| Input material |
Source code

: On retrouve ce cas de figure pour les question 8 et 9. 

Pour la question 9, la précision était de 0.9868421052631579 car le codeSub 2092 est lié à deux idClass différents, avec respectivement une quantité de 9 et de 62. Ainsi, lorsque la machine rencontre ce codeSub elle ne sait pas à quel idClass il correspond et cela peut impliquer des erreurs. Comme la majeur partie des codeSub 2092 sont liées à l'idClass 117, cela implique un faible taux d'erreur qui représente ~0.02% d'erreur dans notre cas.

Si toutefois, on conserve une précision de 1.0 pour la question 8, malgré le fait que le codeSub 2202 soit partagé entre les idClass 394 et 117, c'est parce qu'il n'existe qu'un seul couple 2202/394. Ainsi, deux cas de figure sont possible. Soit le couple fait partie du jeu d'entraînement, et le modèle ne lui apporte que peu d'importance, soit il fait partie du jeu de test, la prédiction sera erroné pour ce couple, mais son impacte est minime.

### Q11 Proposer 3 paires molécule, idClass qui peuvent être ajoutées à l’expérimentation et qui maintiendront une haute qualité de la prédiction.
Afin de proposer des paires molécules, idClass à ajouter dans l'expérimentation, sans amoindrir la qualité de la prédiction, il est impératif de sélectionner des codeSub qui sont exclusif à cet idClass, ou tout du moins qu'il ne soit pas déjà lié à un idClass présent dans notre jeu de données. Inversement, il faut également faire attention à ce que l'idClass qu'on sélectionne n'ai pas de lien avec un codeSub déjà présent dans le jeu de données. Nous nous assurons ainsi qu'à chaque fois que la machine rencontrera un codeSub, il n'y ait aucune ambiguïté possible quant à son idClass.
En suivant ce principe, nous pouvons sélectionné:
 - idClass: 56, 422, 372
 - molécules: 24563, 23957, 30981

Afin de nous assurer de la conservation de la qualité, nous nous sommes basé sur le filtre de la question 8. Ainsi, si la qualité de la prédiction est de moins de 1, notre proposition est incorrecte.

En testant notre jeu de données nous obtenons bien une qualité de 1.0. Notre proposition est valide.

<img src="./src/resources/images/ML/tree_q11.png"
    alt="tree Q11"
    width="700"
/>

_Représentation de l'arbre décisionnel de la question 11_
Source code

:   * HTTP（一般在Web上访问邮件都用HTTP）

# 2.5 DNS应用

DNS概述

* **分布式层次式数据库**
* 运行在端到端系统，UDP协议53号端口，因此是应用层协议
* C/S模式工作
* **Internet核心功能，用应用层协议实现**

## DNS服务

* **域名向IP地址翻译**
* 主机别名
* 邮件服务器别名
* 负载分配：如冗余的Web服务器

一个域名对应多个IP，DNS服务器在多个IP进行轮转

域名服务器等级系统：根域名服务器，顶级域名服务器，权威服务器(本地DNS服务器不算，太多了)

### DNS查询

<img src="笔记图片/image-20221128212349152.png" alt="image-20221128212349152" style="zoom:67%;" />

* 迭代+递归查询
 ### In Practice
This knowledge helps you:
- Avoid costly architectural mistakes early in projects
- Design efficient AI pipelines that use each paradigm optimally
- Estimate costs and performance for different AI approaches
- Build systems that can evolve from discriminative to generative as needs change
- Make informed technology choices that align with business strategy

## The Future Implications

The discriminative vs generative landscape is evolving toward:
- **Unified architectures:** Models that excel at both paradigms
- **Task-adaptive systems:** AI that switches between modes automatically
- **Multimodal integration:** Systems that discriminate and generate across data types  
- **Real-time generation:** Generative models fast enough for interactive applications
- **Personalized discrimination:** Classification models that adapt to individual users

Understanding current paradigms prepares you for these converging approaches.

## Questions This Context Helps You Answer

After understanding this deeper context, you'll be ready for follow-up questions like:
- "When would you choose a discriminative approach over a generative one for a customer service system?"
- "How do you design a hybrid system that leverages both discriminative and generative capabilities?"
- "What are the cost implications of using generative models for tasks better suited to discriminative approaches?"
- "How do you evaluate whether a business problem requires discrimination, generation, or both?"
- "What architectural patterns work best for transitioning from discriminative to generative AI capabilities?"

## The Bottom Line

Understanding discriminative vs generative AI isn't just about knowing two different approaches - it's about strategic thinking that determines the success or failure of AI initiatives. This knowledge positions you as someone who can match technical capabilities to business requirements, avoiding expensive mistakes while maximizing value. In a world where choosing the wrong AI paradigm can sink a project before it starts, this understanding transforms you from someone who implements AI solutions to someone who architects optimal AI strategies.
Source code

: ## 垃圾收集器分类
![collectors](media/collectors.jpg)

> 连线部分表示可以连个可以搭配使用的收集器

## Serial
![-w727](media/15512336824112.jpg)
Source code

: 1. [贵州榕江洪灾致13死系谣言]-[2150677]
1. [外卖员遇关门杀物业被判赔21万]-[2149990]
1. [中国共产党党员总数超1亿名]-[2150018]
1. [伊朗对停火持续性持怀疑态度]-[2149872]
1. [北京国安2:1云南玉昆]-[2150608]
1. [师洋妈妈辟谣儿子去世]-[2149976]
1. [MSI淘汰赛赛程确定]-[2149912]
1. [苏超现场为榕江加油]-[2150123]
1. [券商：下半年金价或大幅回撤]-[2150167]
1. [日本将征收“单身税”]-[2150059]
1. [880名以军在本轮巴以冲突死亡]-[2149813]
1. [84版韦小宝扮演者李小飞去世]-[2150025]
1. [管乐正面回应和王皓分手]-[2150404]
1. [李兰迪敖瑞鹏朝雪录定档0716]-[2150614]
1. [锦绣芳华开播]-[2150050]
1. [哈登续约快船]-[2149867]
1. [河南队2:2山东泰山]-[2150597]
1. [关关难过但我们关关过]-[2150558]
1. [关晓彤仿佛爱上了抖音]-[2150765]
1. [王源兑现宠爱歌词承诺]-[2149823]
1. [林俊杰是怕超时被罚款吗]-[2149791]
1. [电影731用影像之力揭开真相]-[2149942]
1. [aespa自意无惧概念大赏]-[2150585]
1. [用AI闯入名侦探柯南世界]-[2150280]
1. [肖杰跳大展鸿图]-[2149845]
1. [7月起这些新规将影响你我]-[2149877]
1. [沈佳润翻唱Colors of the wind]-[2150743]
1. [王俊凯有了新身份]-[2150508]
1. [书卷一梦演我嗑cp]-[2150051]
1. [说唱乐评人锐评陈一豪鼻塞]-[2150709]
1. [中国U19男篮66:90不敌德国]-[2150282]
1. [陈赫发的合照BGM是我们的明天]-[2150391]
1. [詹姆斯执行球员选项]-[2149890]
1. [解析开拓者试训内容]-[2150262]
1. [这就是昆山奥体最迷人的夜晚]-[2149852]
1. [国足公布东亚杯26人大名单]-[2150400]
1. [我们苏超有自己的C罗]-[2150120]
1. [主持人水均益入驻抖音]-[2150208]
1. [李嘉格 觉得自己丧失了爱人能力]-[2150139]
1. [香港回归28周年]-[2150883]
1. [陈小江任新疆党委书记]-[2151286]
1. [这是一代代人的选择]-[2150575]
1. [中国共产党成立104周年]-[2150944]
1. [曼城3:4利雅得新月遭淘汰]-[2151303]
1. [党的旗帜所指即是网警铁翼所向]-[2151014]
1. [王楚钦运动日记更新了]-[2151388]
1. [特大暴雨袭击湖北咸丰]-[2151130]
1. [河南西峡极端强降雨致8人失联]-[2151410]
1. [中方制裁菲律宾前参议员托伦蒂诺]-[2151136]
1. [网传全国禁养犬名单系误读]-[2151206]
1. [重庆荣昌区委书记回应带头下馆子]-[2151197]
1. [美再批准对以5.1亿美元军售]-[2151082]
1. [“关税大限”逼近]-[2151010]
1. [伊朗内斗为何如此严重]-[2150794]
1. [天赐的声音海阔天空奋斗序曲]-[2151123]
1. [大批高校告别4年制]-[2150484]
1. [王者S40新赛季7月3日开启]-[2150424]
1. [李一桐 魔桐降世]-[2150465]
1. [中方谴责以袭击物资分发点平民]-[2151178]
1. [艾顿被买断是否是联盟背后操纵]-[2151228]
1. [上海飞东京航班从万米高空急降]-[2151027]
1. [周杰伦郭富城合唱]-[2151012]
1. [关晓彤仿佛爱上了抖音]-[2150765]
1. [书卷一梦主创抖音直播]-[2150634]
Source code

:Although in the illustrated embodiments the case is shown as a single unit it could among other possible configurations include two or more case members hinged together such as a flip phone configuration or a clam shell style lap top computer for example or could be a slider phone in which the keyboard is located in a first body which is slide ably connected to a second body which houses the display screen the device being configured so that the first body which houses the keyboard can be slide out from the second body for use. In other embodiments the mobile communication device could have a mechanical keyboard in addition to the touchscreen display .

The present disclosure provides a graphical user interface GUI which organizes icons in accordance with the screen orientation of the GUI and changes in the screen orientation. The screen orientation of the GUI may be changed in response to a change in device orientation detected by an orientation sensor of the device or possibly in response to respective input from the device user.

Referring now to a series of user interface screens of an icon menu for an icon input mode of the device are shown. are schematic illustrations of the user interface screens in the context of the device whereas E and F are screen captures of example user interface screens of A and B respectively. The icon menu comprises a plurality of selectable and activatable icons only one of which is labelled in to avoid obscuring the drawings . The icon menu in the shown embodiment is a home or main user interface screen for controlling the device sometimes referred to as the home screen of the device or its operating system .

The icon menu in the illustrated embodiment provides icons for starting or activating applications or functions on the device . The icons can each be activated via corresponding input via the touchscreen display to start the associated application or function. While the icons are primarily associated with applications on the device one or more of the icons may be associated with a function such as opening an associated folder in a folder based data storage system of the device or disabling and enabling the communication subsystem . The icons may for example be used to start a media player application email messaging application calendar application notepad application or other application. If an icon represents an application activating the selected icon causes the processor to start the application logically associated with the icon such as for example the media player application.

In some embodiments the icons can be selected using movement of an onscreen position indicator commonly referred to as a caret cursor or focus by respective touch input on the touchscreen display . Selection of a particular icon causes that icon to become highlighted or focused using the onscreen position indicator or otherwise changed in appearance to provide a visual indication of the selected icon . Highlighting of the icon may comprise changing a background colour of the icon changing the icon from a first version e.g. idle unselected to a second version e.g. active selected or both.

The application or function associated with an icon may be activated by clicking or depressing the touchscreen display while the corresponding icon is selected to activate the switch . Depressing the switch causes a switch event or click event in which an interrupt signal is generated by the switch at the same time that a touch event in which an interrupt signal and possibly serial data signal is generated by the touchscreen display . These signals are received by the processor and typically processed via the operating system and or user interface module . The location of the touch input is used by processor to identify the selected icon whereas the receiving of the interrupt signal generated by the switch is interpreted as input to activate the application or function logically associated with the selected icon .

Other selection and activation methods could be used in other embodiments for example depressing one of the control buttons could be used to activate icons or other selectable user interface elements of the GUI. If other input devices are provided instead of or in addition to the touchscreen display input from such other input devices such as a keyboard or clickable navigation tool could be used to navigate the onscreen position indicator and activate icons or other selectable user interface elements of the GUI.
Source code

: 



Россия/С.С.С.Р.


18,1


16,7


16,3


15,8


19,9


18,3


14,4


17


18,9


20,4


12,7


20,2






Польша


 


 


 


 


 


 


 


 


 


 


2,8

| What is required |
Using the data above, reproduce exactly the lines from the line that contains "architectural patterns work" through the line that contains "1. [锦绣芳华开播]-[2150050]", including both.

| Final answer |
- "What architectural patterns work best for transitioning from discriminative to generative AI capabilities?"

## The Bottom Line

Understanding discriminative vs generative AI isn't just about knowing two different approaches - it's about strategic thinking that determines the success or failure of AI initiatives. This knowledge positions you as someone who can match technical capabilities to business requirements, avoiding expensive mistakes while maximizing value. In a world where choosing the wrong AI paradigm can sink a project before it starts, this understanding transforms you from someone who implements AI solutions to someone who architects optimal AI strategies.
Source code

: ## 垃圾收集器分类
![collectors](media/collectors.jpg)

> 连线部分表示可以连个可以搭配使用的收集器

## Serial
![-w727](media/15512336824112.jpg)
Source code

: 1. [贵州榕江洪灾致13死系谣言]-[2150677]
1. [外卖员遇关门杀物业被判赔21万]-[2149990]
1. [中国共产党党员总数超1亿名]-[2150018]
1. [伊朗对停火持续性持怀疑态度]-[2149872]
1. [北京国安2:1云南玉昆]-[2150608]
1. [师洋妈妈辟谣儿子去世]-[2149976]
1. [MSI淘汰赛赛程确定]-[2149912]
1. [苏超现场为榕江加油]-[2150123]
1. [券商：下半年金价或大幅回撤]-[2150167]
1. [日本将征收“单身税”]-[2150059]
1. [880名以军在本轮巴以冲突死亡]-[2149813]
1. [84版韦小宝扮演者李小飞去世]-[2150025]
1. [管乐正面回应和王皓分手]-[2150404]
1. [李兰迪敖瑞鹏朝雪录定档0716]-[2150614]
1. [锦绣芳华开播]-[2150050]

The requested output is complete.